Besorgniserregend ist zudem der Befund, dass laut aktueller Studie mehr als ein Drittel der Selbstständigen – exakt 38 Prozent – angeben, künftig nicht vermehrt in die private Altersvorsorge investieren zu wollen bzw. zu können.

Mit einem im Alter angestrebten Ruhegeld für ein "gutes Auskommen" von 2.400 Euro im Monat haben die Selbstständigen und Freiberufler dabei keineswegs weit größere Ziele vor Augen als Angestellte, die hier im Schnitt einen Betrag von 2.160 Euro nennen.

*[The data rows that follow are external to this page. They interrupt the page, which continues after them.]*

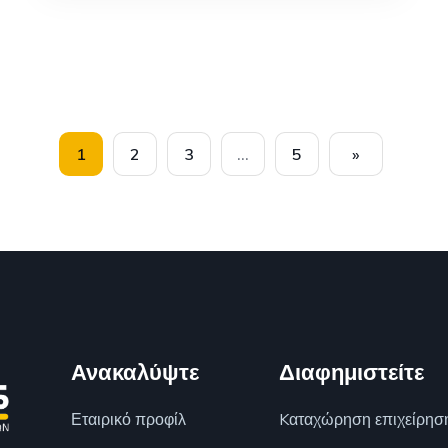
1
2
3
…
5
»
Ανακαλύψτε
Διαφημιστείτε
Εταιρικό προφίλ
Kαταχώρηση επιχείρησ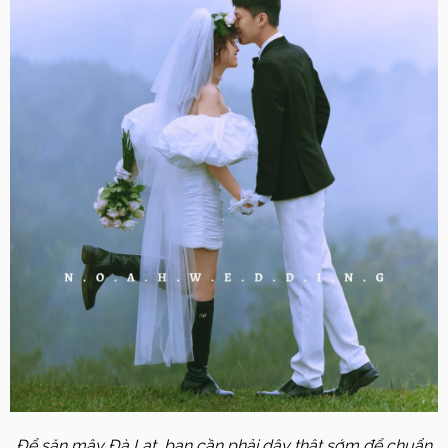
Để săn mây Đà Lạt, bạn cần phải dậy thật sớm để chuẩn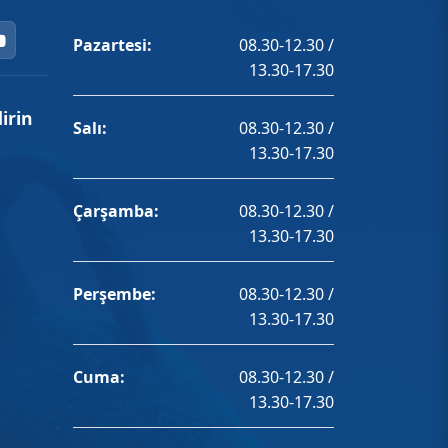
Pazartesi:
08.30-12.30 /
13.30-17.30
irin
Salı:
08.30-12.30 /
13.30-17.30
Çarşamba:
08.30-12.30 /
13.30-17.30
Perşembe:
08.30-12.30 /
13.30-17.30
Cuma:
08.30-12.30 /
13.30-17.30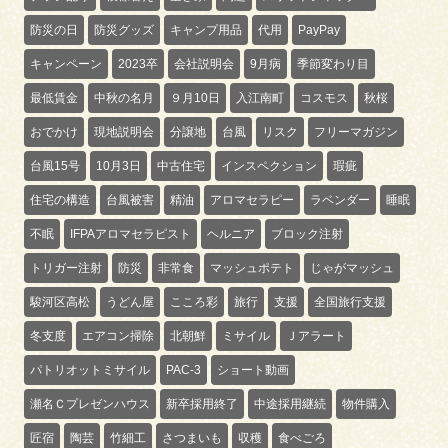
防災の日
防災グッズ
キャンプ用品
代用
PayPay
キャンペーン
2023卒
会社説明会
9月病
季節変わり目
最低賃金
中秋の名月
９月10日
入江南町
コスモス
秋桜
おでかけ
現地説明会
分譲地
台風
リスク
フリーマガジン
台風15号
10月3日
中古住宅
インスペクション
瑕疵
住宅の構造
台風被害
精油
アロマセラピー
ラベンダー
睡眠
不眠
IFPAアロマセラピスト
ヘルニア
ブロック注射
トリガー注射
防災
非常食
マッシュポテト
じゃがマッシュ
駿河区高松
うどん屋
こころ彩
旅行
支援
全国旅行支援
冬支度
エアコン掃除
北朝鮮
ミサイル
Ｊアラート
パトリオットミサイル
PAC-3
ショート動画
瀬名Ｃプレゼンハウス
新卒採用終了
中途採用継続
物件購入
匠宿
陶芸
竹細工
さつまいも
収穫
食べごろ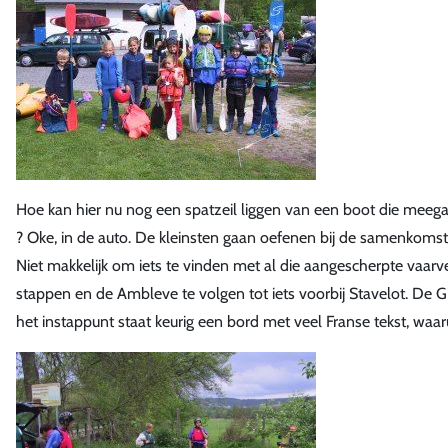
Hoe kan hier nu nog een spatzeil liggen van een boot die meegaat
? Oke, in de auto. De kleinsten gaan oefenen bij de samenkomst
Niet makkelijk om iets te vinden met al die aangescherpte vaa
stappen en de Ambleve te volgen tot iets voorbij Stavelot. De GPS
het instappunt staat keurig een bord met veel Franse tekst, waar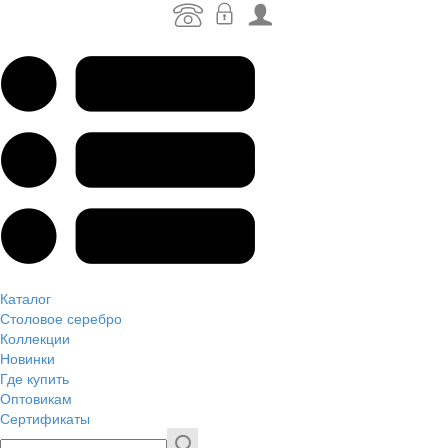
Каталог
Столовое серебро
Коллекции
Новинки
Где купить
Оптовикам
Сертификаты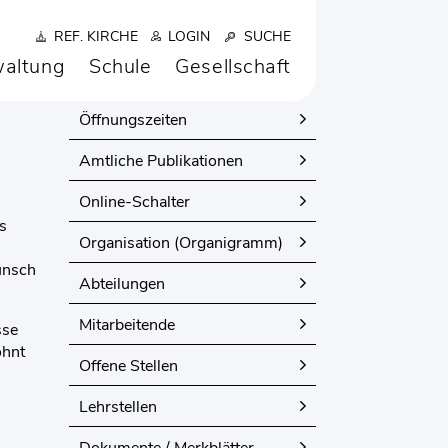
REF. KIRCHE
LOGIN
SUCHE
altung
Schule
Gesellschaft
VERWALTUNG
Öffnungszeiten
Amtliche Publikationen
Online-Schalter
s
Organisation (Organigramm)
unsch
Abteilungen
Mitarbeitende
sse
ohnt
Offene Stellen
Lehrstellen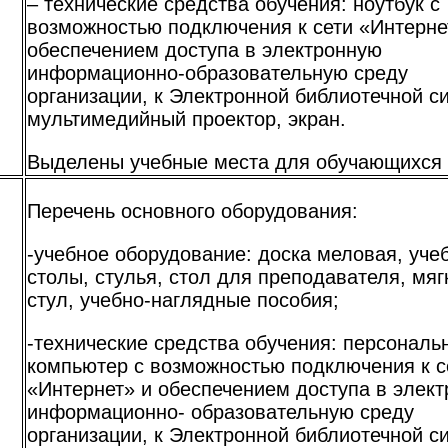
– технические средства обучения: ноутбук с
возможностью подключения к сети «Интерне
обеспечением доступа в электронную
информационно-образовательную среду
организации, к Электронной библиотечной с
мультимедийный проектор, экран.
Выделены учебные места для обучающихся 
Перечень основного оборудования:
-учебное оборудование: доска меловая, уче
столы, стулья, стол для преподавателя, мяг
стул, учебно-наглядные пособия;
-технические средства обучения: персональ
я
компьютер с возможностью подключения к с
«Интернет» и обеспечением доступа в элек
информационно- образовательную среду
организации, к Электронной библиотечной с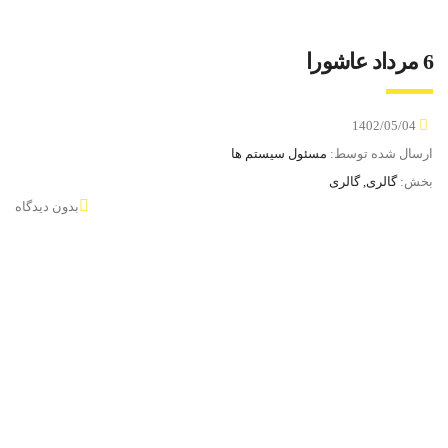
6 مرداد عاشورا
1402/05/04
ارسال شده توسط:
مسئول سیستم ها
بخش:
گالری, گالری
بدون دیدگاه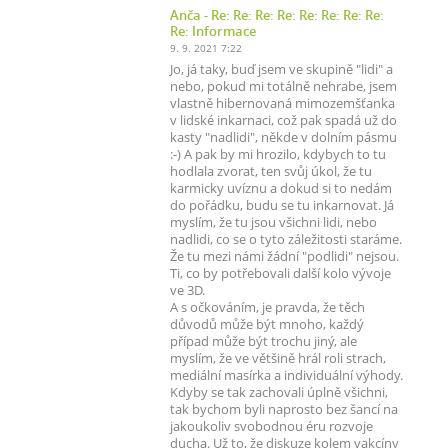
Anča
- Re: Re: Re: Re: Re: Re: Re: Re:
Re: Informace
9. 9. 2021 7:22
Jo, já taky, buď jsem ve skupině "lidi" a
nebo, pokud mi totálně nehrabe, jsem
vlastně hibernovaná mimozemšťanka
v lidské inkarnaci, což pak spadá už do
kasty "nadlidi", někde v dolním pásmu
:-) A pak by mi hrozilo, kdybych to tu
hodlala zvorat, ten svůj úkol, že tu
karmicky uvíznu a dokud si to nedám
do pořádku, budu se tu inkarnovat. Já
myslím, že tu jsou všichni lidi, nebo
nadlidi, co se o tyto záležitosti staráme.
Že tu mezi námi žádní "podlidi" nejsou.
Ti, co by potřebovali další kolo vývoje
ve 3D.
A s očkováním, je pravda, že těch
důvodů může být mnoho, každý
případ může být trochu jiný, ale
myslím, že ve většině hrál roli strach,
mediální masírka a individuální výhody.
Kdyby se tak zachovali úplně všichni,
tak bychom byli naprosto bez šancí na
jakoukoliv svobodnou éru rozvoje
ducha. Už to, že diskuze kolem vakcíny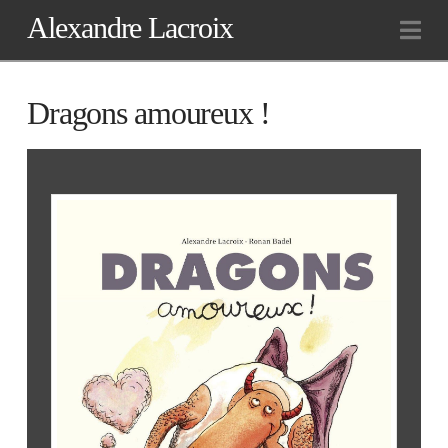
Alexandre Lacroix
Na
Dragons amoureux !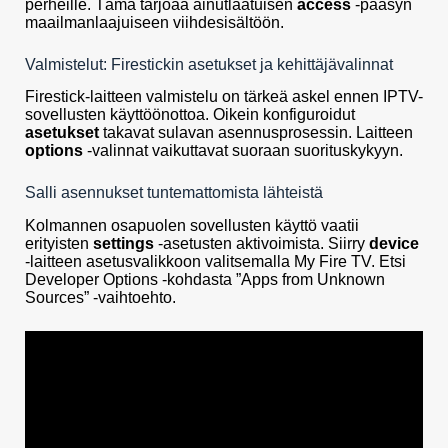
perheille. Tämä tarjoaa ainutlaatuisen
access
-pääsyn
maailmanlaajuiseen viihdesisältöön.
Valmistelut: Firestickin asetukset ja kehittäjävalinnat
Firestick-laitteen valmistelu on tärkeä askel ennen IPTV-
sovellusten käyttöönottoa. Oikein konfiguroidut
asetukset
takavat sulavan asennusprosessin. Laitteen
options
-valinnat vaikuttavat suoraan suorituskykyyn.
Salli asennukset tuntemattomista lähteistä
Kolmannen osapuolen sovellusten käyttö vaatii
erityisten
settings
-asetusten aktivoimista. Siirry
device
-laitteen asetusvalikkoon valitsemalla My Fire TV. Etsi
Developer Options -kohdasta ”Apps from Unknown
Sources” -vaihtoehto.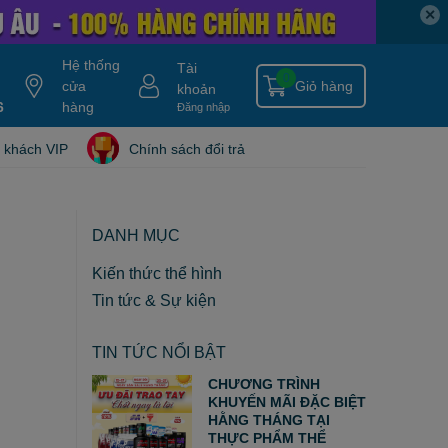
✕
Hệ thống
Tài
0
cửa
Giỏ hàng
khoản
6
y gold
nitro ripped
hàng
hydroxycut
tang can
nitro tech
blade isolate
Đăng nhập
 khách VIP
Chính sách đổi trả
DANH MỤC
Kiến thức thể hình
Tin tức & Sự kiện
TIN TỨC NỔI BẬT
CHƯƠNG TRÌNH
KHUYẾN MÃI ĐẶC BIỆT
HẰNG THÁNG TẠI
THỰC PHẨM THỂ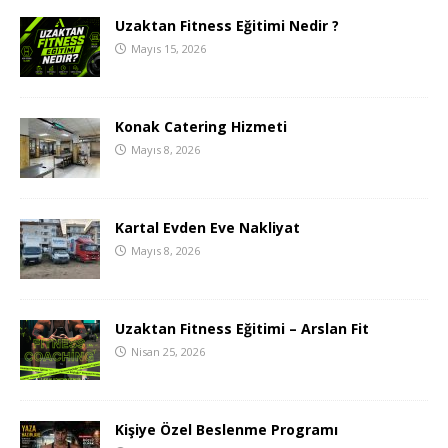
Uzaktan Fitness Eğitimi Nedir ?
Mayıs 15, 2026
Konak Catering Hizmeti
Mayıs 8, 2026
Kartal Evden Eve Nakliyat
Mayıs 8, 2026
Uzaktan Fitness Eğitimi – Arslan Fit
Nisan 25, 2026
Kişiye Özel Beslenme Programı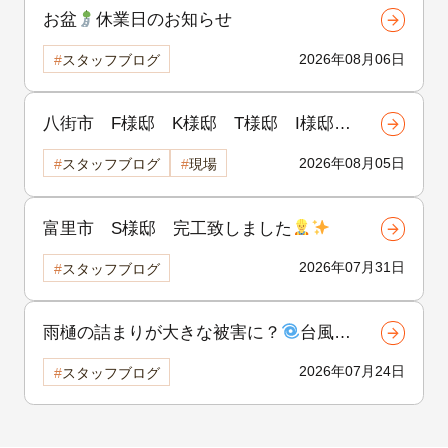
お盆
休業日のお知らせ
2026年08月06日
スタッフブログ
八街市 F様邸 K様邸 T様邸 I様邸
H様邸 着工致しました
!!
2026年08月05日
スタッフブログ
現場
富里市 S様邸 完工致しました
2026年07月31日
スタッフブログ
雨樋の詰まりが大きな被害に？
台風前
にできる雨樋の点検と対策！②
2026年07月24日
スタッフブログ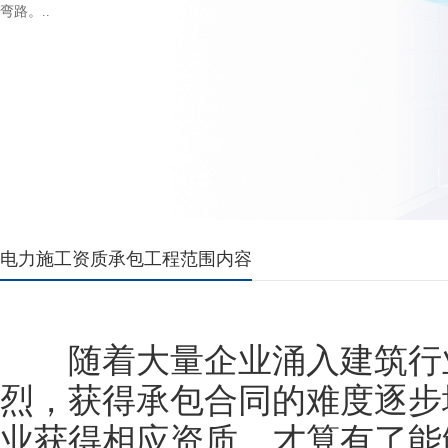
弯路。..
电力施工资质承包工程范围内容
随着大量企业涌入建筑行业
烈，获得承包合同的难度逐步
业获得相应资质，才算有了能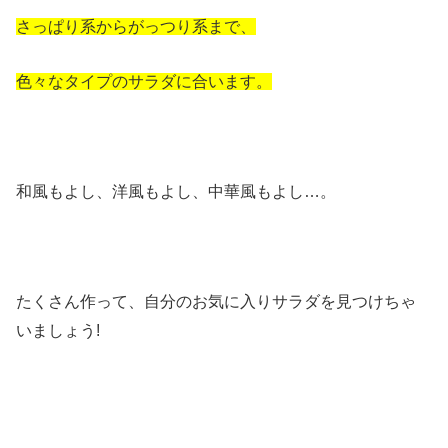
さっぱり系からがっつり系まで、
色々なタイプのサラダに合います。
和風もよし、洋風もよし、中華風もよし…。
たくさん作って、自分のお気に入りサラダを見つけちゃ
いましょう!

Welche Bedeutung das Thema Altersvorsorge für die Selbstständigen und Freiberufler hat, zeigt folgendes Studienergebnis: "Häufig" spricht hierüber im Familien- und Freundeskreis demnach fast jeder Zehnte von ihnen.

Zum Vergleich: Unter Angestellten liegt der Wert nur halb so hoch, unter Arbeitern beträgt er sogar nur ein Viertel dessen.